Write the prime factorization of 363 using exponents.
The correct answer and explanation is:
Correct Answer:
The prime factorization of 363 using exponents is:
3 × 11 × 11 = 3 × 11²
Explanation:
Prime factorization is the process of expressing a number as a product of its prime numbers. A prime number is a number greater than one that has only two factors, one and itself.
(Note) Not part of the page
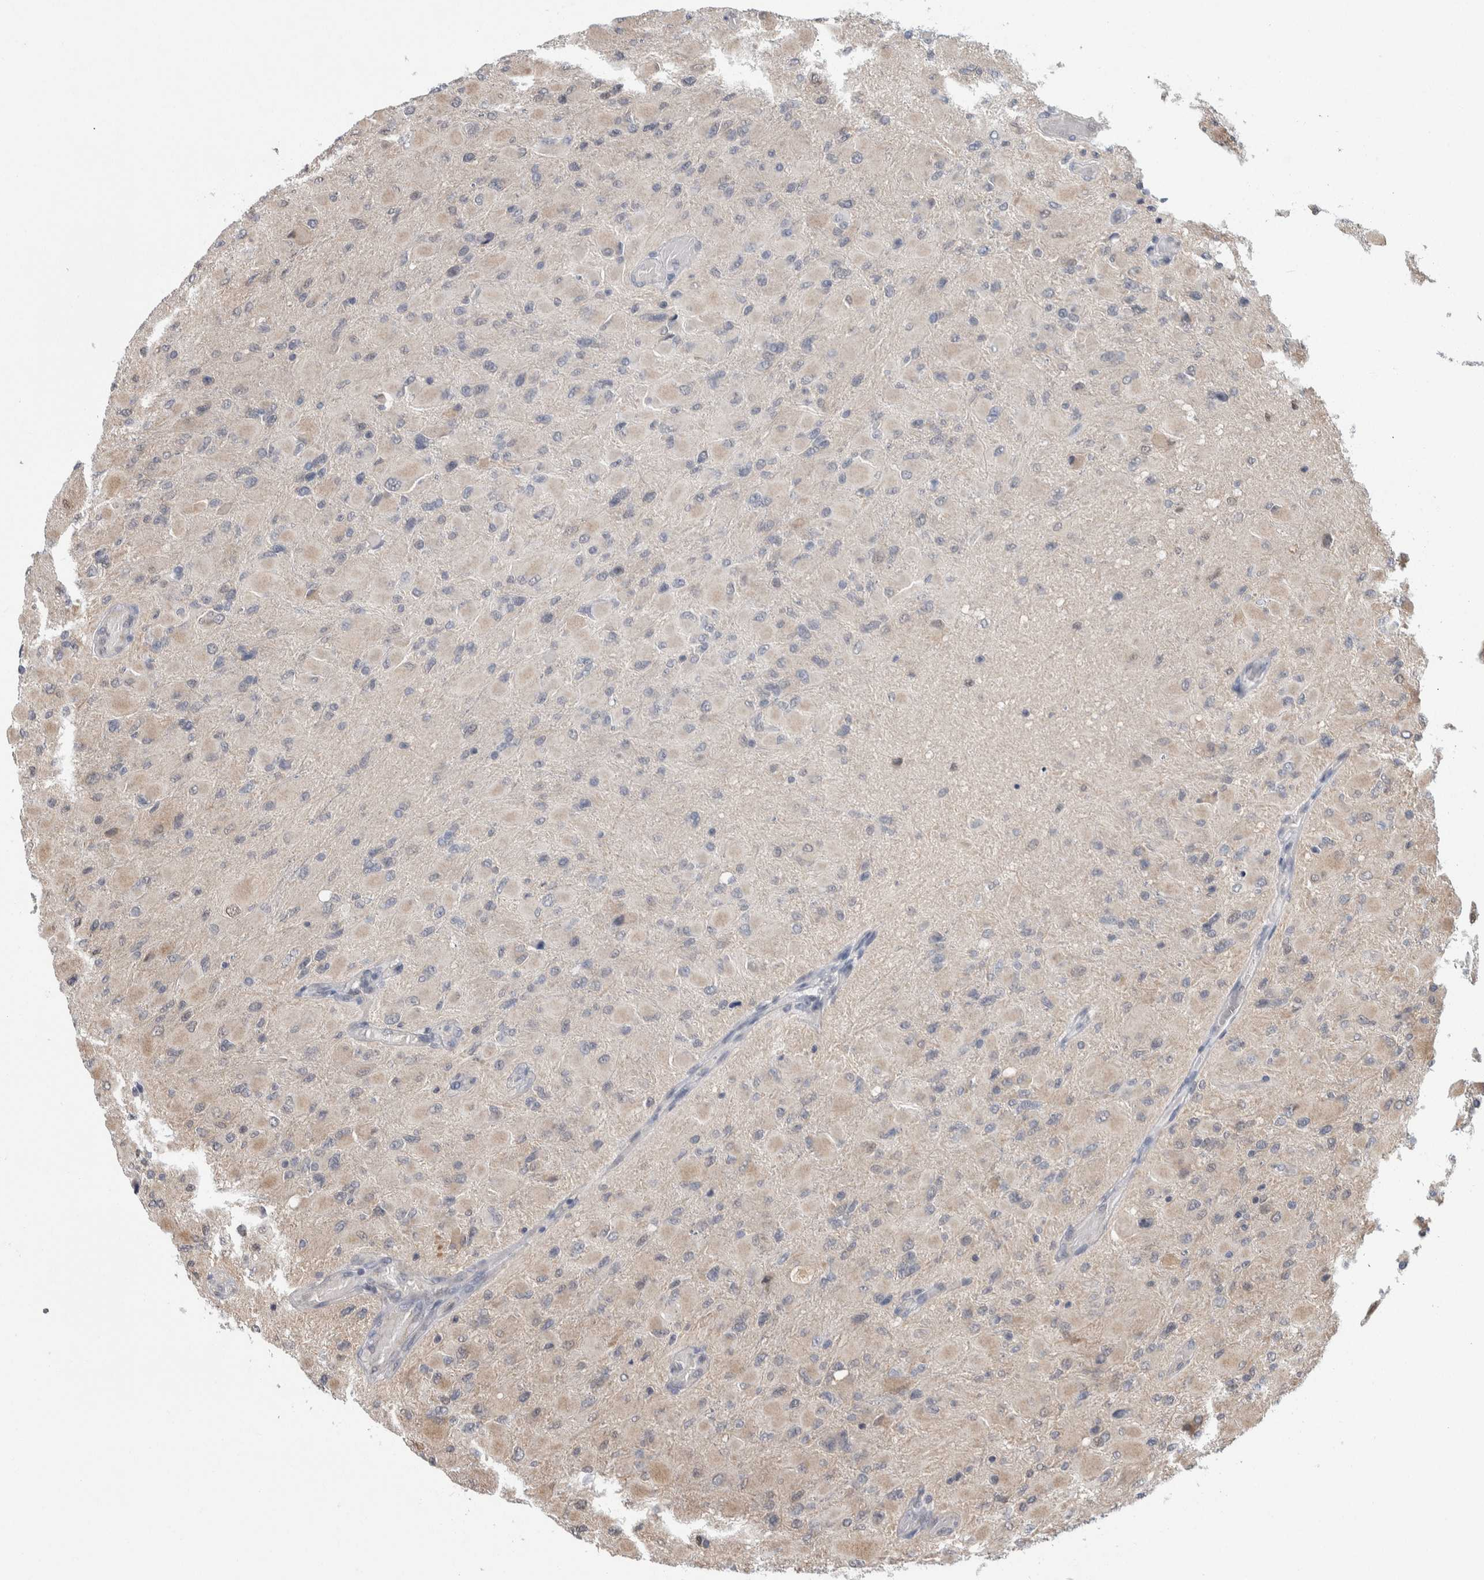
{"staining": {"intensity": "negative", "quantity": "none", "location": "none"}, "tissue": "glioma", "cell_type": "Tumor cells", "image_type": "cancer", "snomed": [{"axis": "morphology", "description": "Glioma, malignant, High grade"}, {"axis": "topography", "description": "Cerebral cortex"}], "caption": "There is no significant expression in tumor cells of malignant high-grade glioma.", "gene": "PTPA", "patient": {"sex": "female", "age": 36}}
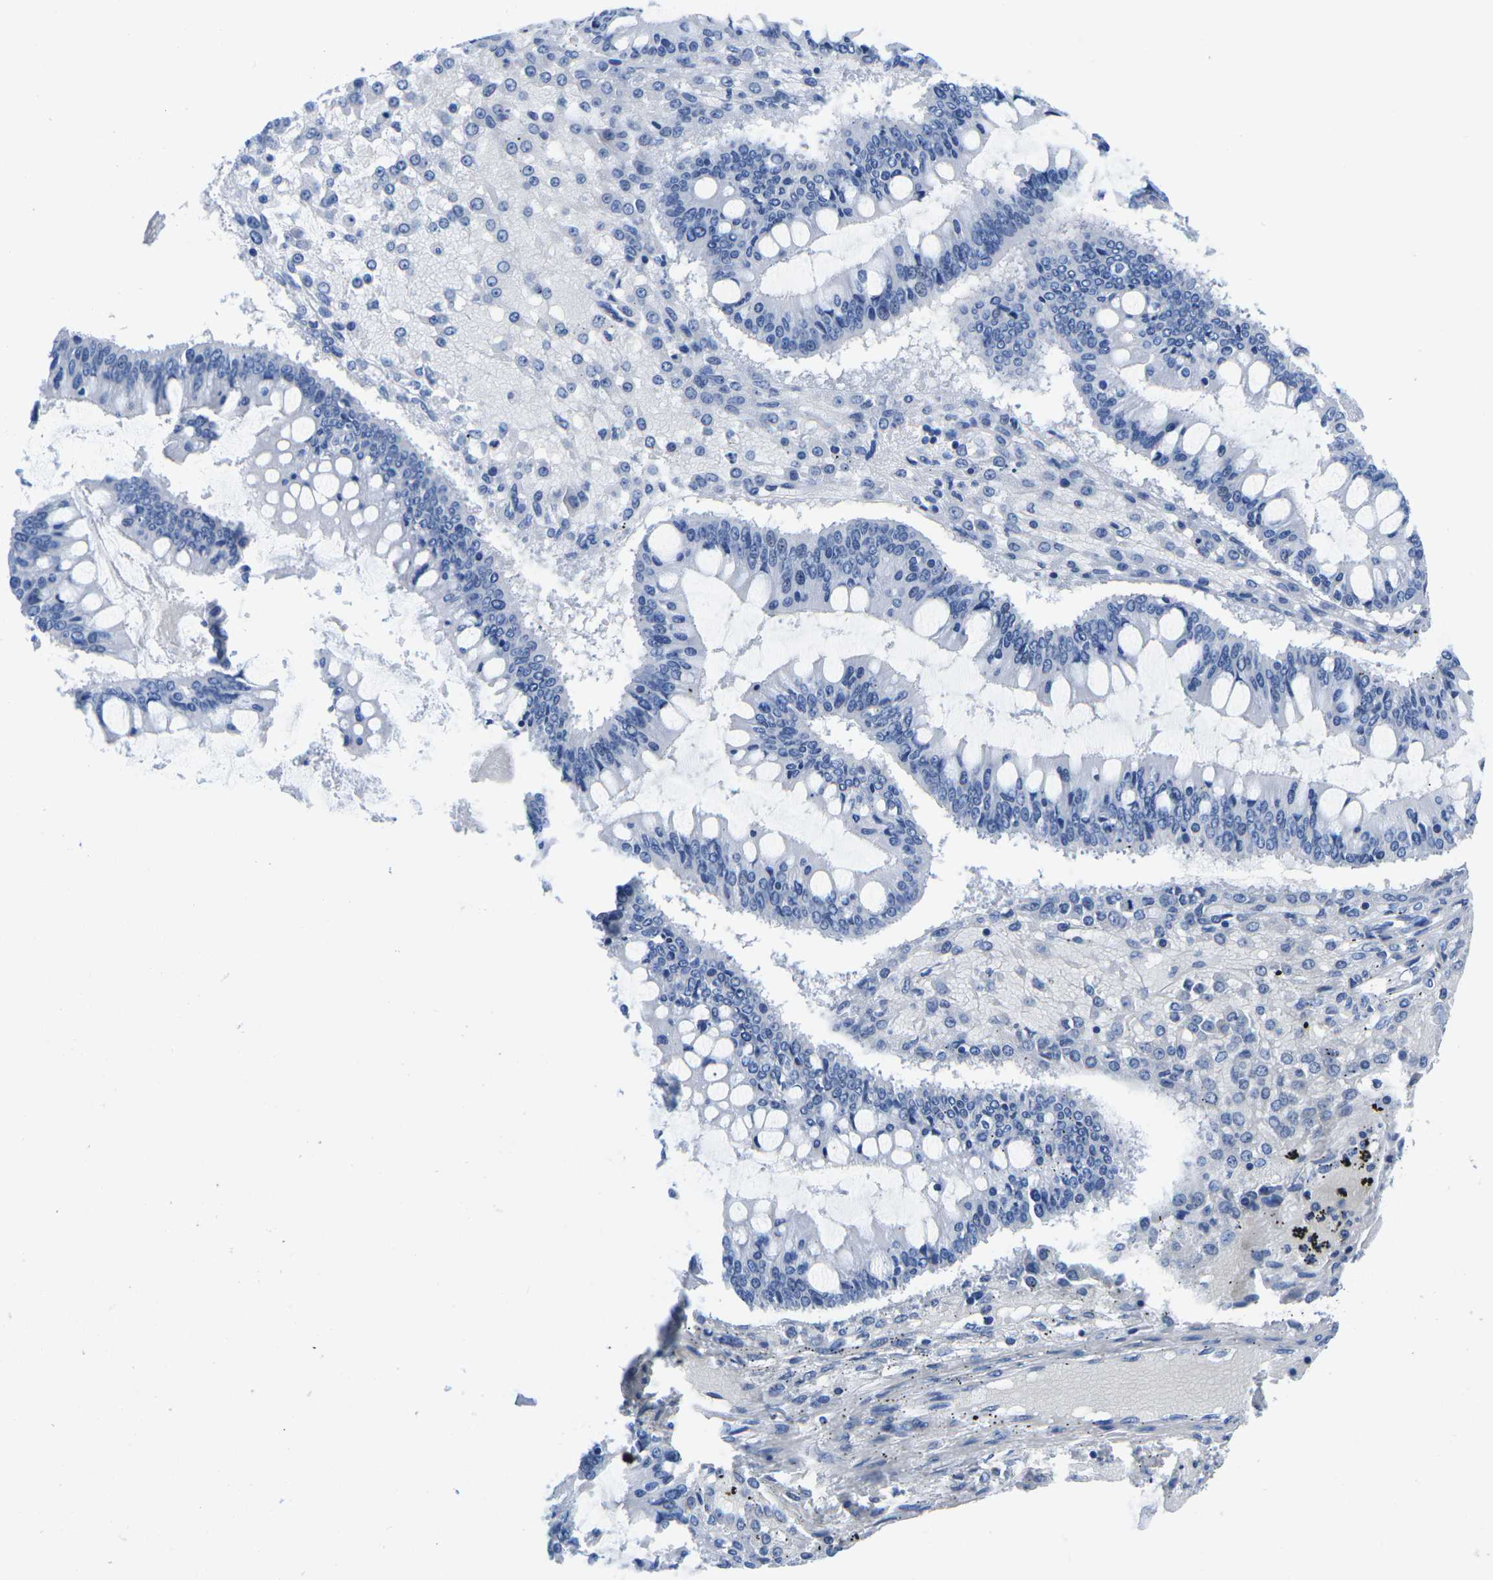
{"staining": {"intensity": "negative", "quantity": "none", "location": "none"}, "tissue": "ovarian cancer", "cell_type": "Tumor cells", "image_type": "cancer", "snomed": [{"axis": "morphology", "description": "Cystadenocarcinoma, mucinous, NOS"}, {"axis": "topography", "description": "Ovary"}], "caption": "A high-resolution photomicrograph shows IHC staining of ovarian cancer, which shows no significant staining in tumor cells.", "gene": "CYP1A2", "patient": {"sex": "female", "age": 73}}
Examples of prime numbers include 2, 3, 5, 7, 11, 13, and so on.
To factor 363, the first step is to test for divisibility by the smallest prime numbers, starting from 2. Since 363 is an odd number, it is not divisible by 2. The next prime number is 3. To check for divisibility by 3, add the digits of 363:
3 + 6 + 3 = 12.
Since 12 is divisible by 3, it means 363 is divisible by 3.
Now divide 363 by 3:
363 ÷ 3 = 121.
Now factor 121. Start testing again with small prime numbers. It is not divisible by 2, 3, 5, or 7. But it is divisible by 11 because 11 × 11 = 121. So:
121 = 11 × 11 = 11².
Now rewrite the full factorization:
363 = 3 × 121
= 3 × 11 × 11
= 3 × 11²
This is the prime factorization of 363 using exponents. Writing repeated prime numbers using exponents makes the expression shorter and clearer. In this case, 11 appears twice, so it is written as 11 raised to the power of 2, or 11².
Understanding prime factorization helps in many areas of mathematics such as finding the highest common factor (HCF), lowest common multiple (LCM), simplifying fractions, and solving problems involving divisibility or number properties.